Should older workers retire to make room for younger employees? Is there a finite number of jobs and are older workers selfish by hanging on to employment?
Missouri discrimination protections are broad, yet older workers in Missouri are only protected against age discrimination until age 70. Missouri judges must retire at 70, regardless of how effective they are as judges. Federal judges have jobs for life and many federal judges work well into their 80's. Most United States Supreme Court justices are over 70, certainly over 65. Ronald Reagan was president well after age 70. I am 62 years old and I feel like I may have many good years ahead. However, if I retired I suppose younger lawyers would take on the cases that I am no longer accept.
We are recently past a recession that kept many younger workers unemployed and living with parents. In places like Greece, unemployment among recent high school and college grads are more likely to be jobless than employed. What is the solution?
It seems that as I get older, I represent more older people forced out of their jobs. Companies are not loyal to workers, but I read that businesses complain that they suffer from disloyal employees. No loyalty on either side. Remember when workers retired with dignity at big parties hosted by the company after 40 years or more of service? I do. Now lay-offs are not just for poorly performing companies, but a sign of value for the almighty stockholders. Remember when people were loyal to their jobs, not searching for a better deal or easily lured away by a better deal.
The current corporate environment is not one of loyalty on either side. Both employees and employers treat each other as expendable. However, the people who are more vulnerable, usually the older ones, are more likely to be betrayed. Instead of lavish retirement parties, older workers are forced out, given paltry "severance packages" and forced releases.

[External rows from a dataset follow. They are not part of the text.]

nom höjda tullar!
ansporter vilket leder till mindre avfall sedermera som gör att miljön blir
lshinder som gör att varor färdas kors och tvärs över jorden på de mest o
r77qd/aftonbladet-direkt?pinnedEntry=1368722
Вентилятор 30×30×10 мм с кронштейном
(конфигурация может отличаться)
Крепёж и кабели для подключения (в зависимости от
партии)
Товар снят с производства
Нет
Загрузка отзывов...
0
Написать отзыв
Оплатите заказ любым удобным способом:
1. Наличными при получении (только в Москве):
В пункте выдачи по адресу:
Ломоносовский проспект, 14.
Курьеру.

Loyalty is important in life. Loyalty fosters security and trust and thus can create satisfaction. Satisfaction is happiness. I know of a workplace where the boss was suffering financial reverses and laid off employees by memo laid on the employees' desks. One of the cut workers was a faithful employee whose breast cancer had resurfaced and would eventually kill her. What did this woman's co-workers do? They got together and offered to cut their own hours so that the sick woman could keep her job. That is loyalty. I am fortunate. One of those giving, caring workers works for me now. I am truly blessed. Our workers are loyal, caring and hard-working. I would do whatever I could to keep them. They are our employees and people I can trust. I know this may not be businesslike, but I love them. I am excited when their grandchildren are born into this world, their children are married and their husbands retire. I would no more put one of them out than I would leave my mother or children homeless. I know they will retire someday, we are all in our 50's and 60's.

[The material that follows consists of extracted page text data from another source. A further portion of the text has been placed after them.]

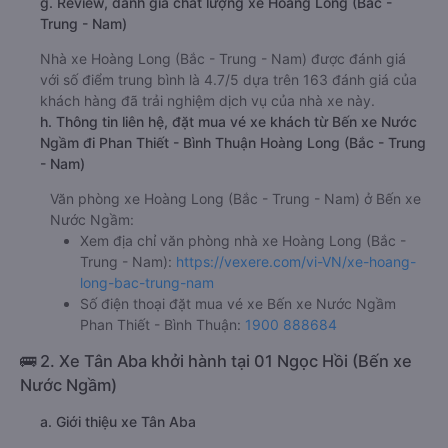
g. Review, đánh giá chất lượng xe Hoàng Long (Bắc -
Trung - Nam)
Nhà xe Hoàng Long (Bắc - Trung - Nam) được đánh giá
với số điểm trung bình là 4.7/5 dựa trên 163 đánh giá của
khách hàng đã trải nghiệm dịch vụ của nhà xe này.
h. Thông tin liên hệ, đặt mua vé xe khách từ Bến xe Nước
Ngầm đi Phan Thiết - Bình Thuận Hoàng Long (Bắc - Trung
- Nam)
Văn phòng xe Hoàng Long (Bắc - Trung - Nam) ở Bến xe
Nước Ngầm:
Xem địa chỉ văn phòng nhà xe Hoàng Long (Bắc -
Trung - Nam):
https://vexere.com/vi-VN/xe-hoang-
long-bac-trung-nam
Số điện thoại đặt mua vé xe Bến xe Nước Ngầm
Phan Thiết - Bình Thuận:
1900 888684
🚌 2. Xe Tân Aba khởi hành tại 01 Ngọc Hồi (Bến xe
Nước Ngầm)
a. Giới thiệu xe Tân Aba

It saddens me when I am contacted by a hard-working older person whose company has "put him or her out to pasture." There is such a sense of betrayal that some can never overcome. Sure, young people need jobs. I believe in mentoring young lawyers. We throw enterprising newer lawyers business and enlist the ones we trust to work with us on cases. There is room for all.
In societies where there are many generations in households, the elders are treated with more respect than sometimes happens here. I sure am glad that there are keen, wise, older people, like Justice Ruth Bader Ginsberg, protecting all of us. Thank goodness for people like the Pope and elder statesmen who show us the way with their wisdom. I bet Justice Ginsberg is not a whizz on an iPhone and she may enlist her law clerks in researching the law on the Internet. We shouldn't throw out the baby, or the old woman, with the bath water. There are gifts that all generations can bestow on society.